To this end the researchers turned to an enzyme that splits the strongest single-bond in organic chemistry: the C-F bond. Fluorinated carbons can be found in materials such as Teflon or GoreTex and in many pharmaceuticals and pesticides. Fluorinated compounds have a particular influence in climate change, exceeding the effectiveness of CO2 by orders of magnitude. Therefore, the ability to better understand and eventually control the turnover of C-F bonds is of particular interest to climate change and bioremediation.

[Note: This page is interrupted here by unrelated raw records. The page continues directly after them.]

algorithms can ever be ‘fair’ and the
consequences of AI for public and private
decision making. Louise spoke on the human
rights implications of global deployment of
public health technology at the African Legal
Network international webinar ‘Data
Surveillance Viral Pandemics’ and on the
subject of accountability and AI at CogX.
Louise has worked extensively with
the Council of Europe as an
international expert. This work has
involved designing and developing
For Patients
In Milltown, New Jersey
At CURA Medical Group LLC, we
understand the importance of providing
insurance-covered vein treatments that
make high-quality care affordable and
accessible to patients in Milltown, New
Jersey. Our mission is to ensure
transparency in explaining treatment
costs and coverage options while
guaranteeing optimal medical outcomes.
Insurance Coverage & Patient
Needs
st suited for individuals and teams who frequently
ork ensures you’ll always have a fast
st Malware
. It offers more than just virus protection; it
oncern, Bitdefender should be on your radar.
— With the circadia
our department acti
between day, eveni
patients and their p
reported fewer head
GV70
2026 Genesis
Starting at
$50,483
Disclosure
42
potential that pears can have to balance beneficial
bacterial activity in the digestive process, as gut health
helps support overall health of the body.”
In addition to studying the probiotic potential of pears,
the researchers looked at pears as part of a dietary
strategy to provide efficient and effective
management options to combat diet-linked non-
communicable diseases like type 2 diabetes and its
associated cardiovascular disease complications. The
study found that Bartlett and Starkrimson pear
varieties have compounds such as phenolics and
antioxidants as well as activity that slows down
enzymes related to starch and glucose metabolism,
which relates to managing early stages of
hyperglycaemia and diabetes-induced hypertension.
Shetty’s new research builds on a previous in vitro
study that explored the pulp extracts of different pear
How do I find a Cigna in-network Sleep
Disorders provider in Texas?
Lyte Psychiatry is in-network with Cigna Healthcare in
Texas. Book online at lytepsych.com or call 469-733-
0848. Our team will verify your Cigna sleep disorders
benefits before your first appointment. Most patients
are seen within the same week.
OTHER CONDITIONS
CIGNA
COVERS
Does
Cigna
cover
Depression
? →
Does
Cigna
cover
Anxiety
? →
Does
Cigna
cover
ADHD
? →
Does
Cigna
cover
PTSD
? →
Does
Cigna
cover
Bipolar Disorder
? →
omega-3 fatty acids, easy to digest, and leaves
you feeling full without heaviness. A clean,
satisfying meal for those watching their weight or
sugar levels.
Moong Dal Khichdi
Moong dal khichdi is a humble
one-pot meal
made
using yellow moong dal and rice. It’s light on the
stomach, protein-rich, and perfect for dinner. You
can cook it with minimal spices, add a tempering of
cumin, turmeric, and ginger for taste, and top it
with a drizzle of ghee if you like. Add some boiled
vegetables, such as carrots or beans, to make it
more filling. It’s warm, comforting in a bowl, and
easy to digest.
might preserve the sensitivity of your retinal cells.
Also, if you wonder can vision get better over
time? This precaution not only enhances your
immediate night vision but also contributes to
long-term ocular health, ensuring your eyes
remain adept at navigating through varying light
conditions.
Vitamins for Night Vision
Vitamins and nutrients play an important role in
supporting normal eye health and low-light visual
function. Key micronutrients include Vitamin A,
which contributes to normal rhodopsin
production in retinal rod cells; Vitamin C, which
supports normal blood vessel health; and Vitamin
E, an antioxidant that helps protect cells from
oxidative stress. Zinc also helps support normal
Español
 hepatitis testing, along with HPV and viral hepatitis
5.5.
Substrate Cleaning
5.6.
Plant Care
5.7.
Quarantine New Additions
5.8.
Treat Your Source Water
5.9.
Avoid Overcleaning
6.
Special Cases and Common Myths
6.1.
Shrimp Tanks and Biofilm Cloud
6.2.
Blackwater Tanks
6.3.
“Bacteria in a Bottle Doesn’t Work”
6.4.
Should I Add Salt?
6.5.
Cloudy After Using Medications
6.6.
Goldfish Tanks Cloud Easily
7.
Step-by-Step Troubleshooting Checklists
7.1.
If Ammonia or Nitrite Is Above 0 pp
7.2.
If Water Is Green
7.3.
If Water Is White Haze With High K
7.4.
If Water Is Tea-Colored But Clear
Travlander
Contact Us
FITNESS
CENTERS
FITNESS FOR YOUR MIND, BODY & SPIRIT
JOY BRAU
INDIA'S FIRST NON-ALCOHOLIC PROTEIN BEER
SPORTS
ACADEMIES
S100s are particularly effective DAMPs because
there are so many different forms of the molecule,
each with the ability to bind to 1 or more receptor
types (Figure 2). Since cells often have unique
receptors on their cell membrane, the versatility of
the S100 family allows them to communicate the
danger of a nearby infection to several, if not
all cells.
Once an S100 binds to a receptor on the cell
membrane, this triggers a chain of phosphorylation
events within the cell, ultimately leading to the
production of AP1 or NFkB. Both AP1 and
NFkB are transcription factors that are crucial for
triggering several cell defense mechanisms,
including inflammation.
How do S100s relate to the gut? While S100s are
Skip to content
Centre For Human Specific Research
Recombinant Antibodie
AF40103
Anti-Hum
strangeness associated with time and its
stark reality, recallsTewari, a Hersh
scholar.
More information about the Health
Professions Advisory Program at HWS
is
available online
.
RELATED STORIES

The researchers used time-resolved X-ray crystallography to take molecular snapshots during the turnover reaction of this natural enzyme at physiological temperatures. This time-lapse movie revealed eighteen time points from 30 milliseconds to 30 seconds, covering all key catalytic states that lead to the breaking of the C-F bond. Surprisingly, the movie also shows that the enzyme ‘breathes’ during turnover, that is it expands and contracts aligned with the catalytic sub-steps.
Strikingly, the two halves of the enzyme communicate with each other via a string of water molecules that connects both halves. This water network allows the two halves to 'talk' to one another and share information about their catalytic state. This is crucial to the enzyme’s function as only one half of the enzyme can ever be active at a given time.
These dynamic changes have proven crucial to the enzyme’s function. The researchers expect many other systems to exploit similar mechanisms for their activities.